A bit of background. In my field a very important question is whether our samples (of languages) are representative or biased. One thing I am trying to explore is how well different types of models (hierarchical, phylogenetic, gps for spacial correlations, etc. ) can cope with samples which are unbiased and samples which are known to be biased (because I biased them).

One thing that I am observing is that if I fit a model on a non-biased sample, and calculate the pareto k diagnostics using loo, I get that all is good (< 0.7). However, if I fit the same model to a dataset which I biased, the new model will have several problematic observations.
The way I am biasing my samples is by simply duplicating some observations according to different criteria.

My questions are: how can I interpret this result? is this expected? Can I argue that if Model 1 produces fewer high pareto k diagnostics than Model 2, Model 1 is doing a better job at coping with the bias than model 2?

CV FAQ answer 16 refers LOO Glossary which has related discussion on khat values. In your case, it seems that higher khat values are due to the model 2 being misspecified for biased date.

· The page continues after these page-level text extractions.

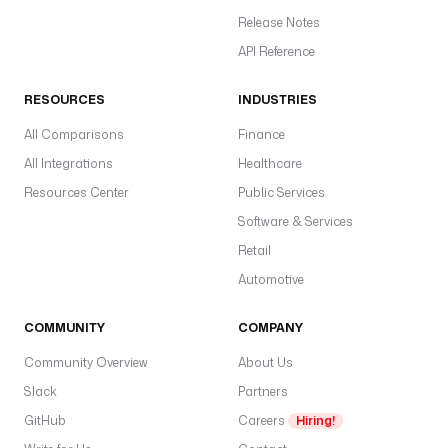
t
Release Notes
s
: 
API Reference
c
o
RESOURCES
INDUSTRIES
m
All Comparisons
Finance
p
a
All Integrations
Healthcare
n
Resources Center
Public Services
y
Software & Services
.
a
Retail
n
Automotive
a
l
COMMUNITY
COMPANY
y
t
Community Overview
About Us
i
Slack
Partners
c
GitHub
Careers
Hiring!
s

Thanks for your answer Aki. Maybe a different way of asking my questions:

can I use high khat values to identify biased datasets if I ‘know’ I have a model which is correctly specified for unbiased datasets?

can I interpret the difference in number of high khat values? For example, model 1 has 20 while model 2 has 60. Does this mean model 2 has a worse specification than model 1 for the data in question?

High khat is telling that the corresponding observations are highly influential for some parameters, but it’s not directly or always the same as model misspecification. You can have model misspecification also when non of the khats is very high. I would use also individual elpd values to indicate difficult to predict observations, posterior predictive checking to see the difference in the modelled and observed distributions.

No, because “High khat is telling that the corresponding observations are highly influential for some parameters, but it’s not directly or always the same as model misspecification.” You can use elpd for the numerical comparison.